UNO-Menschenrechtsausschuß verlangt Streichung des § 209
„Erst im Vormonat“, so HOSI-Wien-Obmann Christian Högl, „wurde Österreich vom UNO-Menschenrechtsausschuß anläßlich der Prüfung seines dritten nach Artikel 40 der UNO-Menschenrechtskonvention vorgelegten Berichts über die Fortschritte bei der Umsetzung der Konvention wegen des unterschiedlichen Mindestalters gerügt.“ Die HOSI Wien hatte den Ausschuß durch einen Alternativ-Bericht auf die Menschenrechtsverletzungen durch § 209 aufmerksam gemacht. In seinen abschließenden Bemerkungen hat der Ausschuß am 5. November schließlich festgestellt, daß § 209 „eine Diskriminierung aufgrund des Geschlechts und der sexuellen Orientierung“ darstellt und gefordert, „daß das Gesetz geändert und diese diskriminierende Bestimmung aufgehoben wird“. Diese Aufforderung war einer von dreizehn Hauptkritikpunkten an Österreich!
Österreich demnächst zum viertenmal vom Europa-Parlament verurteilt
„Und nächste Woche“, ergänzt HOSI-Wien-Generalsekretär Kurt Krickler, „wird Österreich aller Wahrscheinlichkeit nach zum viertenmal innerhalb von zwei Jahren vom Europäischen Parlament verurteilt werden, denn in Straßburg steht die Verabschiedung des Berichts über die Achtung der Menschenrechte in der EU für das Jahr 1997 auf der Tagesordnung. Mehrere Fraktionen haben bereits entsprechende Abänderungsanträge zum Resolutionsentwurf eingebracht. Nachdem erst vergangenen September Österreich vom EP aufgefordert worden war, § 209 abzuschaffen und alle nach dieser Bestimmung inhaftierten Gefangenen unverzüglich freizulassen, steht eine weitere Verurteilung Österreichs während seiner EU-Präsidentschaft bevor.

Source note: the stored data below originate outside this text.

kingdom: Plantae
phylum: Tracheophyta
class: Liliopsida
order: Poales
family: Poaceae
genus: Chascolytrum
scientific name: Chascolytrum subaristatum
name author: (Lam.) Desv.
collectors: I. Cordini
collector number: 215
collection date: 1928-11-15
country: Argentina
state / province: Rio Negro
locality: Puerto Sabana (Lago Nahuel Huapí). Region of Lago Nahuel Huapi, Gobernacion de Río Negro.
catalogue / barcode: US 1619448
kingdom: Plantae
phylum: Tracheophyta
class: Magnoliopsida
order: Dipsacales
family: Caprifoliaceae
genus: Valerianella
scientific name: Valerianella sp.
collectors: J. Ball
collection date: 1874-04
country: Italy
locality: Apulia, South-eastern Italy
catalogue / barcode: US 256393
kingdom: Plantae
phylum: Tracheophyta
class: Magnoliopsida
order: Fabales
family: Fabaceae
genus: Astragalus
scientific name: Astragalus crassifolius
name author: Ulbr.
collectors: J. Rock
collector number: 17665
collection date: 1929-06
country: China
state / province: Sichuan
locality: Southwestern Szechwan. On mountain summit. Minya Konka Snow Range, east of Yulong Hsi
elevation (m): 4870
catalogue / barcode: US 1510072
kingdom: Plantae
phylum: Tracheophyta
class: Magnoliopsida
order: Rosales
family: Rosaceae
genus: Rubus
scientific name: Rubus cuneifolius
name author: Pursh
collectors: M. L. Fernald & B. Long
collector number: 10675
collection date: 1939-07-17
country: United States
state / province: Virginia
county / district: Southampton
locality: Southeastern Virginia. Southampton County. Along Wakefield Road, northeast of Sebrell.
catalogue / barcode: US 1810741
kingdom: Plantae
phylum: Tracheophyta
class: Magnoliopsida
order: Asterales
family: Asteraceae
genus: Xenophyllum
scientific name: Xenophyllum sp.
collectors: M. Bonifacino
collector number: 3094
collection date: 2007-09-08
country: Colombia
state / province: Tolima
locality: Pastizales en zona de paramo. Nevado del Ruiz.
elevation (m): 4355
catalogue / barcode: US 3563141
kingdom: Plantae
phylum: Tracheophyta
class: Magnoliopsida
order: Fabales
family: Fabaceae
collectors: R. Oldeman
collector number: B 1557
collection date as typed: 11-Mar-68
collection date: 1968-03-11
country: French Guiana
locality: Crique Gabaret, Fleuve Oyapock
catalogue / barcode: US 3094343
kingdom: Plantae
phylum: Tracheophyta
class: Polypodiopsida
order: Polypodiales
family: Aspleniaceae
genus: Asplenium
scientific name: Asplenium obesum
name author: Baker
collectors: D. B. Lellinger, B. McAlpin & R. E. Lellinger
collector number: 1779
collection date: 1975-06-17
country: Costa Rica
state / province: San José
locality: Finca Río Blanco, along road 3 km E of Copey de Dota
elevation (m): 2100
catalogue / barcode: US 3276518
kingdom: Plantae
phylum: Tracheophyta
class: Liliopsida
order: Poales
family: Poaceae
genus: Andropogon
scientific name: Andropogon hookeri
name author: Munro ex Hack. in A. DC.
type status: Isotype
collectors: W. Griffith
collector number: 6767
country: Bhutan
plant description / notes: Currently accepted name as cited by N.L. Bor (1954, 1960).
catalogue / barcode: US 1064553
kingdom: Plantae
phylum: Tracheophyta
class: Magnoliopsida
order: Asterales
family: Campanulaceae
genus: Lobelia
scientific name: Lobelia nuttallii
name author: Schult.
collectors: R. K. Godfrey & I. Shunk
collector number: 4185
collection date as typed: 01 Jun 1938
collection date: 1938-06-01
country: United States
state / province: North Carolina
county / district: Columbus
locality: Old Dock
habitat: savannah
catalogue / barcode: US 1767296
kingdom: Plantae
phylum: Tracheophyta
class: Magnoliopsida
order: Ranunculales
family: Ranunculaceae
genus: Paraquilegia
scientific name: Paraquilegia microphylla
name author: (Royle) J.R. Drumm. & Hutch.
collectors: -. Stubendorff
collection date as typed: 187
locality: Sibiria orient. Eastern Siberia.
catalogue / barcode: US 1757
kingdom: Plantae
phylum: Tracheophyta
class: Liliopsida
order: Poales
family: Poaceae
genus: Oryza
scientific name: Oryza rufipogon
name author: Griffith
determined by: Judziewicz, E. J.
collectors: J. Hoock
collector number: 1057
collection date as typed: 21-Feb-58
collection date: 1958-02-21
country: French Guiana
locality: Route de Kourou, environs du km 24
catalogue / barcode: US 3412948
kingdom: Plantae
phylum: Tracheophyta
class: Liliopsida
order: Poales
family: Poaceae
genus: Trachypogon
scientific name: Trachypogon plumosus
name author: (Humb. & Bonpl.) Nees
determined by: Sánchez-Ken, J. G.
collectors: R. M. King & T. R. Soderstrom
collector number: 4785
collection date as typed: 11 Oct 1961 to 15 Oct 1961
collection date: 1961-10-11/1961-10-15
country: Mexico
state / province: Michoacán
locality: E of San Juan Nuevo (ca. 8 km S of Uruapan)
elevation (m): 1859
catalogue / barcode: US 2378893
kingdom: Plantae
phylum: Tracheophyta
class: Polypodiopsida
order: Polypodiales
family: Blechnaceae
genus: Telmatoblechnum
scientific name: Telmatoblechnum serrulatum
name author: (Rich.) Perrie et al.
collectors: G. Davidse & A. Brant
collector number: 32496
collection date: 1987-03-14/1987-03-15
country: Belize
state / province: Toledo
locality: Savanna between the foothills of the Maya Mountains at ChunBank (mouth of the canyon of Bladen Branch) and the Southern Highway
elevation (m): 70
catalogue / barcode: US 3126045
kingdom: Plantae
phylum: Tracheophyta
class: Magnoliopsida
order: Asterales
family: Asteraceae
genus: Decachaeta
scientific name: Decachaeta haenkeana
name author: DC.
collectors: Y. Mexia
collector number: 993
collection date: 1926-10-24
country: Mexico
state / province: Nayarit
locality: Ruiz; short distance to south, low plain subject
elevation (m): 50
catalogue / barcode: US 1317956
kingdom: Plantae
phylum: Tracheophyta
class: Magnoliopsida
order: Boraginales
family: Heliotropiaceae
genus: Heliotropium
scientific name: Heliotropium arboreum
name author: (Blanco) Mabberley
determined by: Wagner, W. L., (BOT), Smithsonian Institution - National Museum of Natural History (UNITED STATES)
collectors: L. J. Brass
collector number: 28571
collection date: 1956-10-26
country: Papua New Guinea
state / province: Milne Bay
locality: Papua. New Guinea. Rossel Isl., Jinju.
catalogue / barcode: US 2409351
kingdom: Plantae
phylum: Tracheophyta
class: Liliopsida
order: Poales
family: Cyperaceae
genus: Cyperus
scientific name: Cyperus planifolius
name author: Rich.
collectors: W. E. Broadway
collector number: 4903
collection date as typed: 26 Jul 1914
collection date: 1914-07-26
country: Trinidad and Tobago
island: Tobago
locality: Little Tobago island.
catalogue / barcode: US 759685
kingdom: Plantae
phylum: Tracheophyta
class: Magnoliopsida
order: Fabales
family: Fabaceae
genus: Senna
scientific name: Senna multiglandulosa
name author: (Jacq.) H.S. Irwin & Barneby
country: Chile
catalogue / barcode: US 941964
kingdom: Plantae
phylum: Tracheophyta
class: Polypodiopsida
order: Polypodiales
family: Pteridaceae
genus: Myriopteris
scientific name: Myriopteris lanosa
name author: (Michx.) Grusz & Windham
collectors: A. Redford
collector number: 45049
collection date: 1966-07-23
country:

Es ist wohl das erstemal, daß ein EU-Vorsitzland gleich zweimal während seiner Präsidentschaft vom Europa-Parlament wegen schwerer Menschenrechtsverletzungen verurteilt wird – eine Blamage und Riesenpeinlichkeit für das Land!“
Sofortige Freilassung aller 209er-Gefangenen gefordert
Die HOSI Wien schließt sich der Aufforderung des Europa-Parlaments an und verlangt aus Anlaß des heutigen Tags der Menschenrechte abermals die sofortige Freilassung aller wegen § 209 inhaftierten (sexual-)politischen Gefangenen, die Niederschlagung sämtlicher neuer Verfahren sowie die sofortige Abschaffung des Schandparagraphen.